= DATASET ENTRIES =

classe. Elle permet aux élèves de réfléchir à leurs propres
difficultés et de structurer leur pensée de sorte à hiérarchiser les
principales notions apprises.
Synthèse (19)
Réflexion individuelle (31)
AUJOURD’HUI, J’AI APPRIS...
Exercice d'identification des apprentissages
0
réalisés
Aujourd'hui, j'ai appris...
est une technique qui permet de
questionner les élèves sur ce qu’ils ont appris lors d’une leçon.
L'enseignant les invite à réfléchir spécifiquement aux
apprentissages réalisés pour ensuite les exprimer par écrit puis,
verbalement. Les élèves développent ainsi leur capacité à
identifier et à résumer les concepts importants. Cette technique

= GOAL OF THE EXERCISE =
Please copy out the text of each item above line for line, keeping every word, character, and line break unchanged.

= EXPECTED ANSWER =
classe. Elle permet aux élèves de réfléchir à leurs propres
difficultés et de structurer leur pensée de sorte à hiérarchiser les
principales notions apprises.
Synthèse (19)
Réflexion individuelle (31)
AUJOURD’HUI, J’AI APPRIS...
Exercice d'identification des apprentissages
0
réalisés
Aujourd'hui, j'ai appris...
est une technique qui permet de
questionner les élèves sur ce qu’ils ont appris lors d’une leçon.
L'enseignant les invite à réfléchir spécifiquement aux
apprentissages réalisés pour ensuite les exprimer par écrit puis,
verbalement. Les élèves développent ainsi leur capacité à
identifier et à résumer les concepts importants. Cette technique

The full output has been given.